Salming may have been out of sight but he wasn't out of mind. When the King returned home in 1989 and took the nation by storm, a future King was at home watching him.
"I was 7 years old [during the 1989 World Championship] and even then I understood that he was a big part of Swedish hockey," New York Rangers goalie Henrik Lundqvist told NHL.com in an email. "I learned from him that hockey players were tough. No matter how many pucks or skates he got hit with, he just got stitched up and went back out again. He always gave everything for his team and we admired him for that."

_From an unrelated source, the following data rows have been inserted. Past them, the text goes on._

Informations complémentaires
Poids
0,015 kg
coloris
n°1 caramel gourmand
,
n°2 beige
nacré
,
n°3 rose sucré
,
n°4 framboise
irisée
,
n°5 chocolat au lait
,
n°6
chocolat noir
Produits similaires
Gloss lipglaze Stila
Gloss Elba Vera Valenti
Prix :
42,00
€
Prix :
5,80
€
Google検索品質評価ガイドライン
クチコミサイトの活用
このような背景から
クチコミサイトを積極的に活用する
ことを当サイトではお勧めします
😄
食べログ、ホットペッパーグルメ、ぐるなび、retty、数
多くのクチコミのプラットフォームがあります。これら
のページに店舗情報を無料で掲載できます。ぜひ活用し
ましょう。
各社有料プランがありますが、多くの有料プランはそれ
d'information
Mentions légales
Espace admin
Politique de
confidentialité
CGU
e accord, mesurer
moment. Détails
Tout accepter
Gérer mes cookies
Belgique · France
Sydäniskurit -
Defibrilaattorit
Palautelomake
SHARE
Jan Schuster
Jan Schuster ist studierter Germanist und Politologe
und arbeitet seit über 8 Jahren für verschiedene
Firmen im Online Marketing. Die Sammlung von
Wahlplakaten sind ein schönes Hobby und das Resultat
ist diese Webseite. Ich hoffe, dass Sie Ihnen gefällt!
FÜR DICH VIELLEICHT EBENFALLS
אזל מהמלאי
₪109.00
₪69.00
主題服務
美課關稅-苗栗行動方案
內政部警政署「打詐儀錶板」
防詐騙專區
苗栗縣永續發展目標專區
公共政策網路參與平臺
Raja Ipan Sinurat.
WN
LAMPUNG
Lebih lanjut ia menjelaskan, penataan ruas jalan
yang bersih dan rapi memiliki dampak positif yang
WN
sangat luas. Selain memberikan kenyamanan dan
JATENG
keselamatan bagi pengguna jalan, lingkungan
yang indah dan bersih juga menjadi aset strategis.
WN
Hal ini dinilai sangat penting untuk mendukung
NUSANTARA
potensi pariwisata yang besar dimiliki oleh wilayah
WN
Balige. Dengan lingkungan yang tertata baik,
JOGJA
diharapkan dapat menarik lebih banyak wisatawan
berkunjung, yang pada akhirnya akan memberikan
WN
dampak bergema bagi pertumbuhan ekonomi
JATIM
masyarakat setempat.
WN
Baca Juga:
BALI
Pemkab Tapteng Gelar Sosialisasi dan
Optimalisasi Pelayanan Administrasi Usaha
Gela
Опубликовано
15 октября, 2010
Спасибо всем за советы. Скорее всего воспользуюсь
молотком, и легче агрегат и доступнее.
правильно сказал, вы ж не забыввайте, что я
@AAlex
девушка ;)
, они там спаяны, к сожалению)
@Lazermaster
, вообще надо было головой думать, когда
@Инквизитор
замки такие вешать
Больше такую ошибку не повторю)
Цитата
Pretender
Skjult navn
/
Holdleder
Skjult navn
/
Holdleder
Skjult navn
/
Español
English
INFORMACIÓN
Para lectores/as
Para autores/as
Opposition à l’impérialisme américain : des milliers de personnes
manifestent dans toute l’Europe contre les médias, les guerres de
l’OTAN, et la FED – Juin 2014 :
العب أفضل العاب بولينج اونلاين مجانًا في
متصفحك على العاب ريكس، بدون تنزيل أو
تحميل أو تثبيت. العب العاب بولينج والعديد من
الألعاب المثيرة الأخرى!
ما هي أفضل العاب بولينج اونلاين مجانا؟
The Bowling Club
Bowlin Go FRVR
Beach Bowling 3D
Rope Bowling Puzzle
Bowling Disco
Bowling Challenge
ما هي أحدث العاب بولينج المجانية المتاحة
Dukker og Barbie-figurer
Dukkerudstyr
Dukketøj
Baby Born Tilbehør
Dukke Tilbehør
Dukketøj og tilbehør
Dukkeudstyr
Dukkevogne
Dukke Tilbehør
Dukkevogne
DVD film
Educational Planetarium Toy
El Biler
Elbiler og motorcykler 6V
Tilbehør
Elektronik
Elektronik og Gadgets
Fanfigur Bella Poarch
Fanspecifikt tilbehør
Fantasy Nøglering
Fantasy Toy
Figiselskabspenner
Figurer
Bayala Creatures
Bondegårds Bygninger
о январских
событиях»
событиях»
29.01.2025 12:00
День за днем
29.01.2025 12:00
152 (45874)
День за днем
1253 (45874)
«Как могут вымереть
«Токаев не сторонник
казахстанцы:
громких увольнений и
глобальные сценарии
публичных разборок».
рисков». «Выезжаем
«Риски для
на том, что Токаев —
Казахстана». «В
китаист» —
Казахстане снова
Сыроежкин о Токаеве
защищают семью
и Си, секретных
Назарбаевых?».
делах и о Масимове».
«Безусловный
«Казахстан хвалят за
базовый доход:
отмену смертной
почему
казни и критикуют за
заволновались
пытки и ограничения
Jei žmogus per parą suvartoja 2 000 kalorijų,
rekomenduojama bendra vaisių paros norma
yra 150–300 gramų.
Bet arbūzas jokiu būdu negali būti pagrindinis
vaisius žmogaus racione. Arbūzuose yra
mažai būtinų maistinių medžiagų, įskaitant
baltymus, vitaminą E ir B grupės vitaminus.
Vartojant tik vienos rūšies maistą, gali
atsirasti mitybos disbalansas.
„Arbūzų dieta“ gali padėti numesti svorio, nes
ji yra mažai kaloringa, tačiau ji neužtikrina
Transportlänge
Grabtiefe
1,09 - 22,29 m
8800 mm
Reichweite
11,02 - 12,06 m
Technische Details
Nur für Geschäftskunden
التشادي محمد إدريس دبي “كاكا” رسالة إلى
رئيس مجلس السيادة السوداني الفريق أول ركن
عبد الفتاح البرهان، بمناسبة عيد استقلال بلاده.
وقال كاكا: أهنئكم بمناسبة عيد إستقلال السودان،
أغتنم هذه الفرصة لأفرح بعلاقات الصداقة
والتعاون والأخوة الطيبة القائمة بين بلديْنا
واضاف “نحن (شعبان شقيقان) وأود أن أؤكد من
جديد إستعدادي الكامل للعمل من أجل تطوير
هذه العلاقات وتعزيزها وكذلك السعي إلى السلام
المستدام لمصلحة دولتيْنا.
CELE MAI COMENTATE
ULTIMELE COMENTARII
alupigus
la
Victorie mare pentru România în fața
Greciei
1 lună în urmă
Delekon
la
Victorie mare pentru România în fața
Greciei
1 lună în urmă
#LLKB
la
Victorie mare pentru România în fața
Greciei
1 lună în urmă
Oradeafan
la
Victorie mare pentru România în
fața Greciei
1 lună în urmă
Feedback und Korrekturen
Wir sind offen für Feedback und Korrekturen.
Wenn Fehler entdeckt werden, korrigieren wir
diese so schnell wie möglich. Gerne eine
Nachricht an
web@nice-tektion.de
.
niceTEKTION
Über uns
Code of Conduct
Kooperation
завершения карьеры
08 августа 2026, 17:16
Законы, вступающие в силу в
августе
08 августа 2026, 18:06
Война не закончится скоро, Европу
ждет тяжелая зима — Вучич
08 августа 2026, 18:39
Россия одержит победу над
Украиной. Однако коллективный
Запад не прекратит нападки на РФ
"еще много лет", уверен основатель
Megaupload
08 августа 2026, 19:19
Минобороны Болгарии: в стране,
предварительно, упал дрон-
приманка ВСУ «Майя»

Naturally, the major Swedish papers were at Maple Leaf Gardens on Jan. 4, 1988. Salming's big brother and former defensive partner, Stig, was also in the stands to see Borje become the first European, the fifth Maple Leaf, and the 62nd player to play 1,000 NHL games. Before the game, the crowd again greeted Salming with a standing ovation but there was no video greeting, no special ceremony. Maple Leafs owner Harold Ballard was on vacation but told his staff that he wanted to be a part of a celebration of Salming.
Then, Hammarstrom drove a Jeep onto the ice on Jan. 27. After he handed Salming the keys to the car, its door opened, and out came Borje's mother Karin. She hugged her son, who was ready to play in his 1,011st regular-season game, against the Los Angeles Kings.
It was fitting that King Salming was the only European player in the game.